Fischer fühlen sich im Stich gelassen

"Wir Berufsfischer am Bodensee fühlen uns im Stich gelassen, egal bei welcher Thematik", sagte die IBF-Sprecherin. "Nährstoffe, Stichling, Quaggamuschel - es werden Studien um Studien gemacht, um die beste Lösung zu suchen. Dadurch verstreicht wertvolle Zeit ohne Handlungen." Gerade beim Kormoran gebe es die Möglichkeit, die Tiere stärker zu bejagen, um ihre Zahl zu senken. Naturschutzverbände lehnen das aber ab, weil die Vögel gesetzlich geschützt sind.

Zahl der Fischer geht zurück

Die Zukunft der Berufsfischer sehe daher "alles andere als rosig aus", sagte die Verbandssprecherin. "Wenn es so weitergeht, wird sich der Trend, dass immer mehr Fischer ihren Beruf aufgeben, fortsetzen." Derzeit hätten nur noch 63 Fischer am Bodensee ein Hochseepatent, also die Erlaubnis, in vollem Umfang der Fischerei nachzugehen. In den Achtzigerjahren seien es noch 180 gewesen.

Bis zum Jahr 2030 würden zudem mindestens 20 weitere Fischer das Pensionsalter erreichen, betonte die Sprecherin.
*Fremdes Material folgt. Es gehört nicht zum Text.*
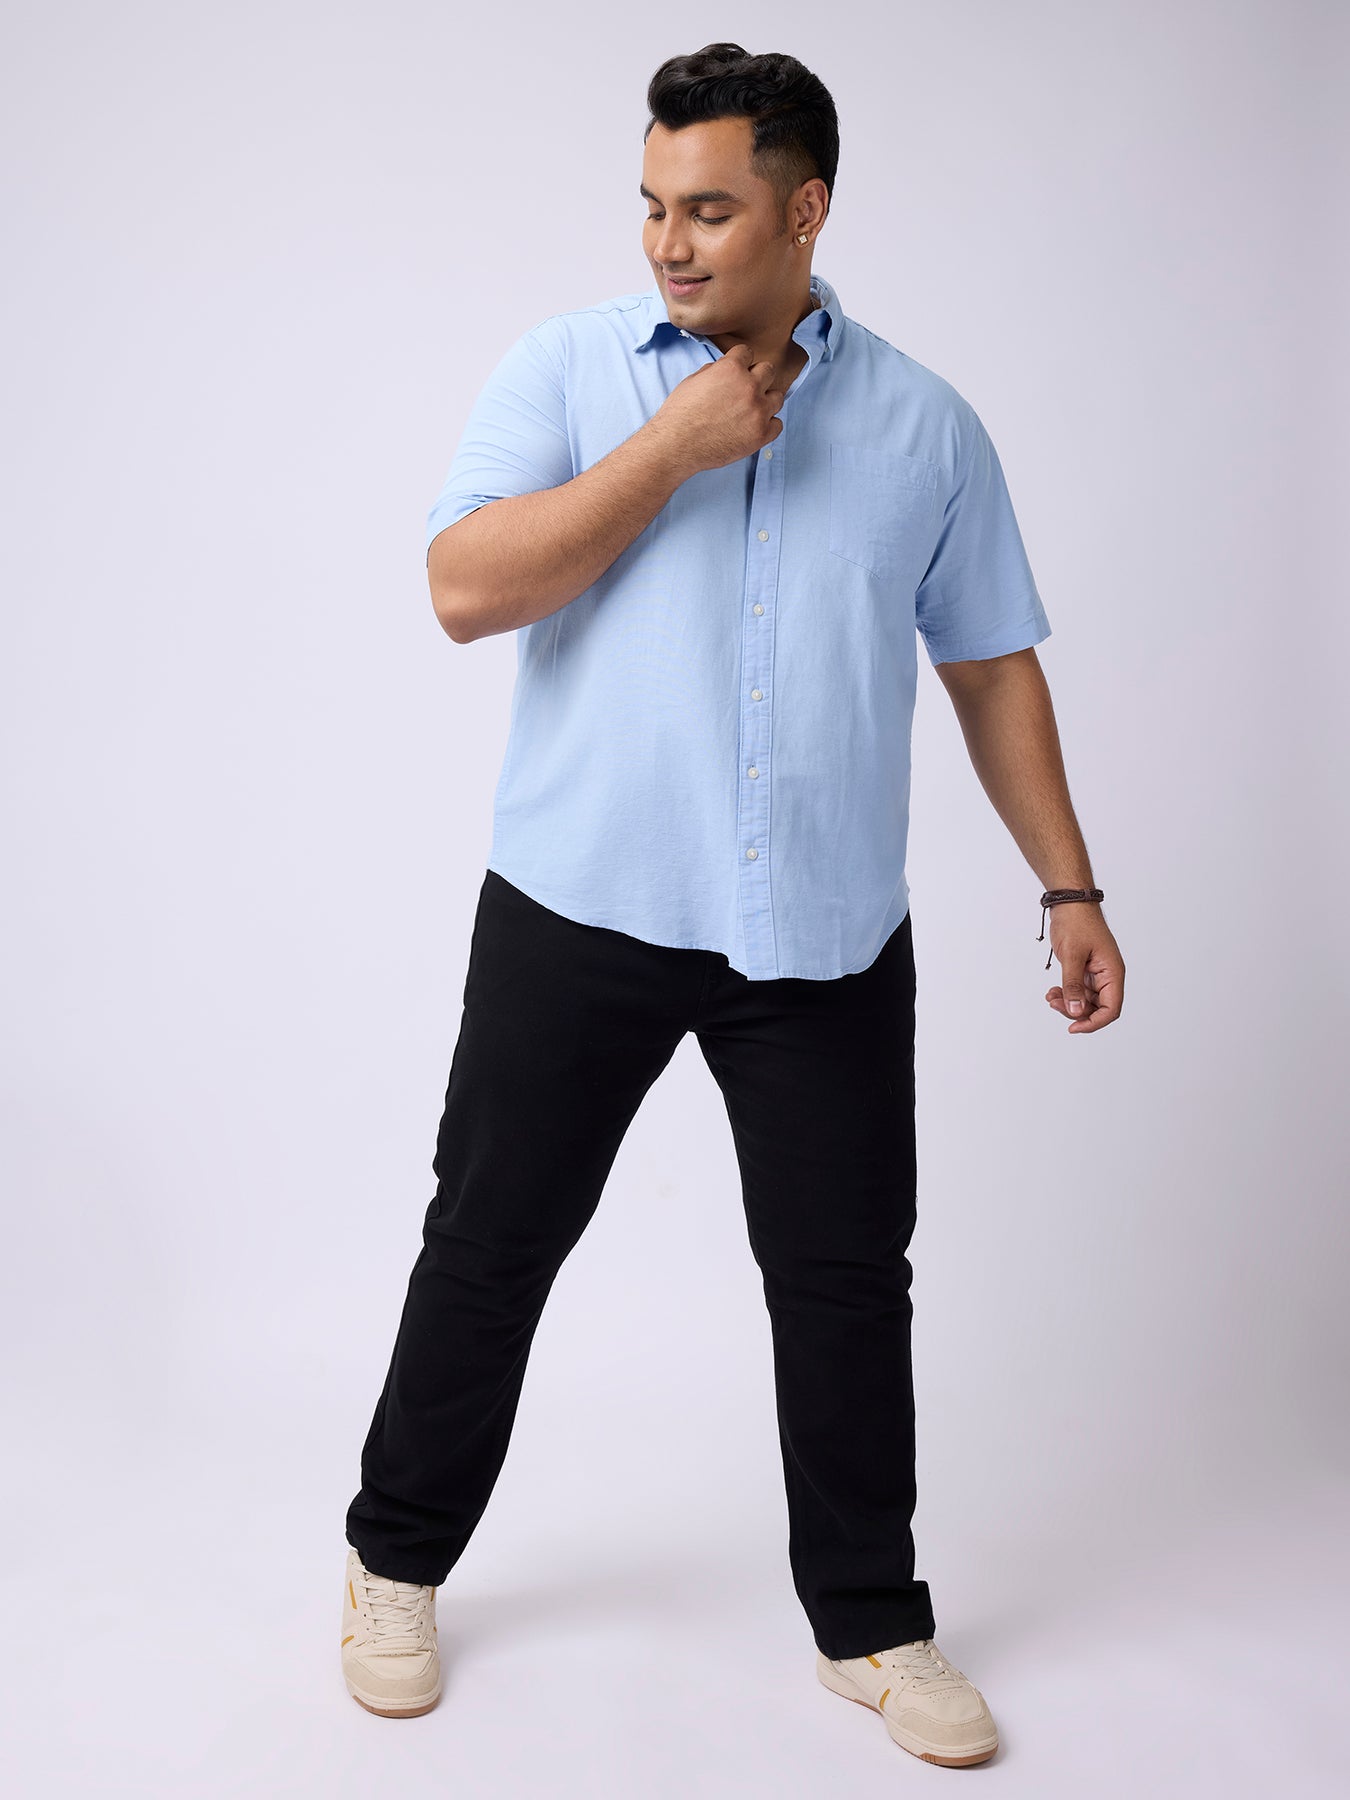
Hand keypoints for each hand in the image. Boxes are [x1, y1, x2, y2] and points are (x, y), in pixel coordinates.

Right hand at [650, 342, 786, 474]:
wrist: (676, 445)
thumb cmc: (680, 414)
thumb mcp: (694, 380)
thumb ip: (716, 371)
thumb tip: (726, 371)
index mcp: (732, 368)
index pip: (747, 352)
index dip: (740, 362)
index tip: (736, 372)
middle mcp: (749, 386)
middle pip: (769, 370)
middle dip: (757, 377)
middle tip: (745, 390)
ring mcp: (758, 411)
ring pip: (778, 397)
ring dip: (766, 401)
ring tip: (750, 410)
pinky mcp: (761, 435)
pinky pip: (778, 424)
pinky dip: (768, 425)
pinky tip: (753, 427)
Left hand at [1043, 905, 1124, 1033]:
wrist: (1070, 903)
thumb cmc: (1076, 923)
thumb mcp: (1072, 955)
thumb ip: (1073, 986)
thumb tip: (1076, 1012)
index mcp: (1113, 973)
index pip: (1111, 1009)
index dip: (1094, 1023)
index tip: (1073, 1027)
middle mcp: (1108, 976)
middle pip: (1097, 1008)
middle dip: (1076, 1012)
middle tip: (1054, 1004)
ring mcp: (1096, 974)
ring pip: (1086, 1001)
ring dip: (1068, 1004)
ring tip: (1050, 997)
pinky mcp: (1085, 970)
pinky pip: (1078, 991)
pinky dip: (1066, 994)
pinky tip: (1053, 992)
Nachwuchs gebe es kaum. "Wer möchte aber seinen Kindern guten Gewissens raten, einen Beruf ohne Perspektive zu erlernen?" Ohne zukunftsfähige Strategien werde "man das Handwerk der Bodensee-Berufsfischer in nicht allzu langer Zeit nur noch im Museum betrachten können".